### Stored data entries
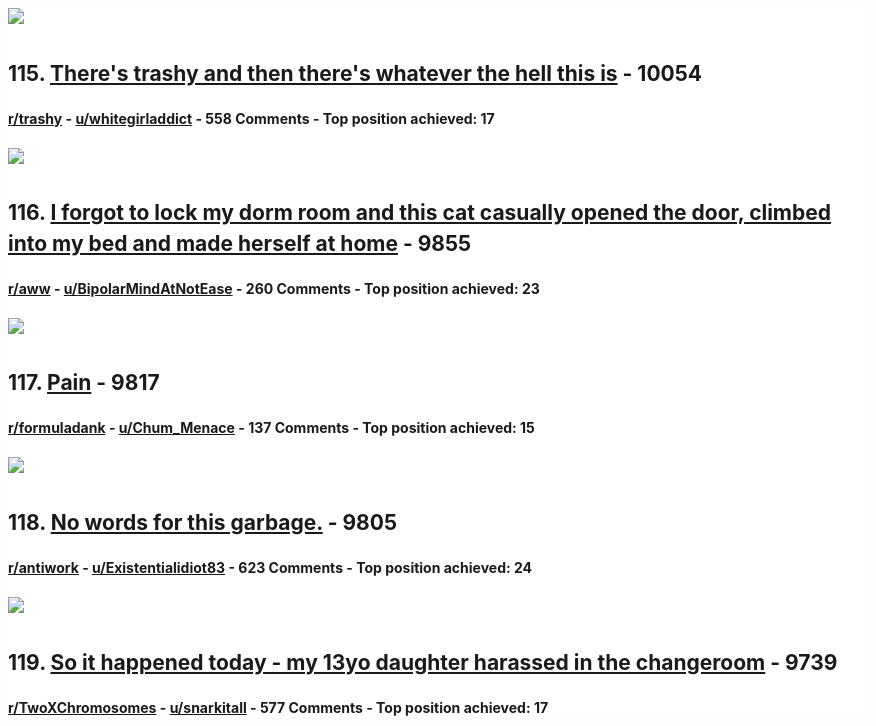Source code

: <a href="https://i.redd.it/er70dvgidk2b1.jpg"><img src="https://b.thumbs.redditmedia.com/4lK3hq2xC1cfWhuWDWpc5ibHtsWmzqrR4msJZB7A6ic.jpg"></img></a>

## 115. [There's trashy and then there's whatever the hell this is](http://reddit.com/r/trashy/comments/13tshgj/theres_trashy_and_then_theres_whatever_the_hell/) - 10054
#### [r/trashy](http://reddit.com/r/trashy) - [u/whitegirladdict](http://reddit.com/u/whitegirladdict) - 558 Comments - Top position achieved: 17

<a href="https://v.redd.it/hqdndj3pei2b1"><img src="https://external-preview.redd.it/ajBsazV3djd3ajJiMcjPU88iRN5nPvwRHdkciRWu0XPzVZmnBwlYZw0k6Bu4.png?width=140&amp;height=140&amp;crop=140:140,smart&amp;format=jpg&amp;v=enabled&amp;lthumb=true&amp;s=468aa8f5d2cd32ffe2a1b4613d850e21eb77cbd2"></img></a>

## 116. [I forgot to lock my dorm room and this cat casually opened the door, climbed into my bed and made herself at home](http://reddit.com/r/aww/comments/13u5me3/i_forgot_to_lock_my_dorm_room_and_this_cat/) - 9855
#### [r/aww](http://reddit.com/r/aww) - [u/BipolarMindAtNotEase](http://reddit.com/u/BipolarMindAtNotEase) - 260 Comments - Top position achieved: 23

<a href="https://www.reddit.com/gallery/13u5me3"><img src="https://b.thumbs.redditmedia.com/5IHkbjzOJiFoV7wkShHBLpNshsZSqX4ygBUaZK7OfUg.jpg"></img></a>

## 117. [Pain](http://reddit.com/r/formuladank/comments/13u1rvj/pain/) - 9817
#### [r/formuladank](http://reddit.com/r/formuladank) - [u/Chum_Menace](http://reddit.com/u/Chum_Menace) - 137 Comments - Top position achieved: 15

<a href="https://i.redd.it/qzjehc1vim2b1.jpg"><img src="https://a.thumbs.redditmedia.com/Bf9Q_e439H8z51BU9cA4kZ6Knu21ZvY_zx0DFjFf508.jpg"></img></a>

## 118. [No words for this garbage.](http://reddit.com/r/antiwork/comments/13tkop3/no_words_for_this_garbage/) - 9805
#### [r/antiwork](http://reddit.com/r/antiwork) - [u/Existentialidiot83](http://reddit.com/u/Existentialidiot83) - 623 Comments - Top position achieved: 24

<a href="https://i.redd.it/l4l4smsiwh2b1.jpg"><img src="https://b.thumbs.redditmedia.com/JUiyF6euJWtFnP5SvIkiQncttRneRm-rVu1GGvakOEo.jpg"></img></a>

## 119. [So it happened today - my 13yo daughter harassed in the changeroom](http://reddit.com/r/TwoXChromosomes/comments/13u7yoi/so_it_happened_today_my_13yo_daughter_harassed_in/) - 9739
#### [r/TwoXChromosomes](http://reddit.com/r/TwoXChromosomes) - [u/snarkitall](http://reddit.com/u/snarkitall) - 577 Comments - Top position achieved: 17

### JOB
Restate the data above word for word, omitting every picture.

### EXERCISE ANSWER
Source code

: <a href="https://i.redd.it/er70dvgidk2b1.jpg"><img src="https://b.thumbs.redditmedia.com/4lK3hq2xC1cfWhuWDWpc5ibHtsWmzqrR4msJZB7A6ic.jpg"></img></a>

## 115. [There's trashy and then there's whatever the hell this is](http://reddit.com/r/trashy/comments/13tshgj/theres_trashy_and_then_theres_whatever_the_hell/) - 10054
#### [r/trashy](http://reddit.com/r/trashy) - [u/whitegirladdict](http://reddit.com/u/whitegirladdict) - 558 Comments - Top position achieved: 17

<a href="https://v.redd.it/hqdndj3pei2b1"><img src="https://external-preview.redd.it/ajBsazV3djd3ajJiMcjPU88iRN5nPvwRHdkciRWu0XPzVZmnBwlYZw0k6Bu4.png?width=140&amp;height=140&amp;crop=140:140,smart&amp;format=jpg&amp;v=enabled&amp;lthumb=true&amp;s=468aa8f5d2cd32ffe2a1b4613d850e21eb77cbd2"></img></a>

## 116. [I forgot to lock my dorm room and this cat casually opened the door, climbed into my bed and made herself at home](http://reddit.com/r/aww/comments/13u5me3/i_forgot_to_lock_my_dorm_room_and_this_cat/) - 9855
#### [r/aww](http://reddit.com/r/aww) - [u/BipolarMindAtNotEase](http://reddit.com/u/BipolarMindAtNotEase) - 260 Comments - Top position achieved: 23

<a href="https://www.reddit.com/gallery/13u5me3"><img src="https://b.thumbs.redditmedia.com/5IHkbjzOJiFoV7wkShHBLpNshsZSqX4ygBUaZK7OfUg.jpg"></img></a>

## 117. [Pain](http://reddit.com/r/formuladank/comments/13u1rvj/pain/) - 9817
#### [r/formuladank](http://reddit.com/r/formuladank) - [u/Chum_Menace](http://reddit.com/u/Chum_Menace) - 137 Comments - Top position achieved: 15

<a href="https://i.redd.it/qzjehc1vim2b1.jpg"><img src="https://a.thumbs.redditmedia.com/Bf9Q_e439H8z51BU9cA4kZ6Knu21ZvY_zx0DFjFf508.jpg"></img></a>

## 118. [No words for this garbage.](http://reddit.com/r/antiwork/comments/13tkop3/no_words_for_this_garbage/) - 9805
#### [r/antiwork](http://reddit.com/r/antiwork) - [u/Existentialidiot83](http://reddit.com/u/Existentialidiot83) - 623 Comments - Top position achieved: 24

<a href="https://i.redd.it/l4l4smsiwh2b1.jpg"><img src="https://b.thumbs.redditmedia.com/JUiyF6euJWtFnP5SvIkiQncttRneRm-rVu1GGvakOEo.jpg"></img></a>

## 119. [So it happened today - my 13yo daughter harassed in the changeroom](http://reddit.com/r/TwoXChromosomes/comments/13u7yoi/so_it_happened_today_my_13yo_daughter_harassed_in/) - 9739
#### [r/TwoXChromosomes](http://reddit.com/r/TwoXChromosomes) - [u/snarkitall](http://reddit.com/u/snarkitall) - 577 Comments - Top position achieved: 17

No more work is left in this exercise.